Assignment: Where a line below includes the word "ring", copy that line.

Entries supplied:
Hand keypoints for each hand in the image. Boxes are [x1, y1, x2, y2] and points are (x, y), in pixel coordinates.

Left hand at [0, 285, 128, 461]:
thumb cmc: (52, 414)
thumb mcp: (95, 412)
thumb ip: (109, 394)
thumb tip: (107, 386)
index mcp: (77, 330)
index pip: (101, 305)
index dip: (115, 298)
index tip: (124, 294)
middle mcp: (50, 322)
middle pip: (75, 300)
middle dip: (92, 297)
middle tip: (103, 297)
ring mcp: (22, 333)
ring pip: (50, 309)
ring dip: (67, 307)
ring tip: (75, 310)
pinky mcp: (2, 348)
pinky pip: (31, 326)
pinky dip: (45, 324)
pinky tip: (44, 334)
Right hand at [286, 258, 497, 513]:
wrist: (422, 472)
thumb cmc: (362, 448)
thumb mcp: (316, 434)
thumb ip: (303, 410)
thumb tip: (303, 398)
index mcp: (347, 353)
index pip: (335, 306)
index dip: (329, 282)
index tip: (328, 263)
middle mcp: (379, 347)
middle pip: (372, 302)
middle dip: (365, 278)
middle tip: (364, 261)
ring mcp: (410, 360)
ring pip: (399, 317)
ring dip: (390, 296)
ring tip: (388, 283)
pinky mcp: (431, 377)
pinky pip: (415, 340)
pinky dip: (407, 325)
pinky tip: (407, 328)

Answer space:
ring mcp: (22, 333)
ring pip: (50, 309)
ring dip: (67, 307)
ring tip: (75, 310)
ring mcp: (410, 360)
ring pip: (399, 317)
ring dip: (390, 296)
ring tip: (388, 283)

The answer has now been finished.